Cancer discovery | 30 Dec 2016
V Anagnostou, KN Smith, PM Forde, N Niknafs, R Bhattacharya, J White, T Zhang, V Adleff, J Phallen, N Wali, C Hruban, VB Guthrie, K Rodgers, J Naidoo, H Kang, WH Sharfman, C Georgiades, F Verde, P Illei, QK Li, E Gabrielson, MV Brock, CA Zahnow, SB Baylin, R Scharpf, JR Brahmer, R Karchin, DM Pardoll and VE Velculescu
Immune checkpoint inhibitors have shown significant therapeutic responses against tumors containing increased mutation-associated neoantigen load. We have examined the evolving landscape of tumor neoantigens during the emergence of acquired resistance in non-small cell lung cancer patients after initial response to immune checkpoint blockade with anti-PD1 or anti-PD-1/anti-CTLA4 antibodies. Analyses of matched pretreatment and resistant tumors identified genomic changes resulting in loss of 7 to 18 putative mutation-associated neoantigens in resistant clones. Peptides generated from the eliminated neoantigens elicited clonal T cell expansion in autologous T cell cultures, suggesting that they generated functional immune responses.

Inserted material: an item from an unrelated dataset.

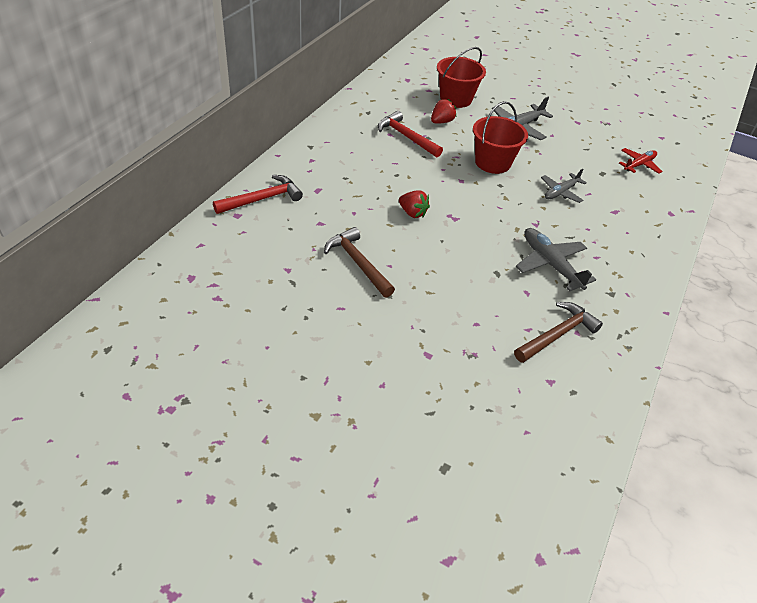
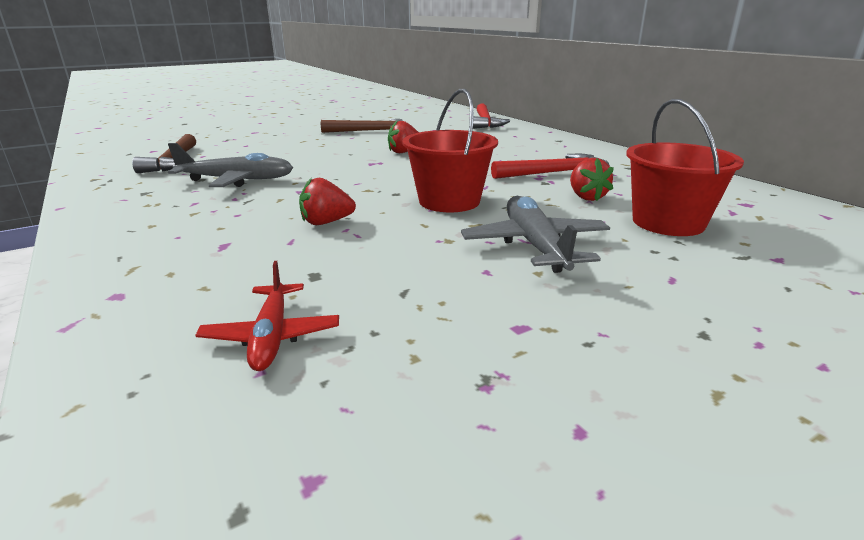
camera: 125 degrees right, 20 degrees down
(561, 192) = (326, 222): grey plane -> red strawberry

Neoantigen loss occurred through elimination of tumor subclones or through deletion of chromosomal regions containing truncal alterations and were associated with changes in T cell receptor clonality. These analyses provide insights into the dynamics of mutational landscapes during immune checkpoint blockade and have implications for development of immune therapies that target tumor neoantigens.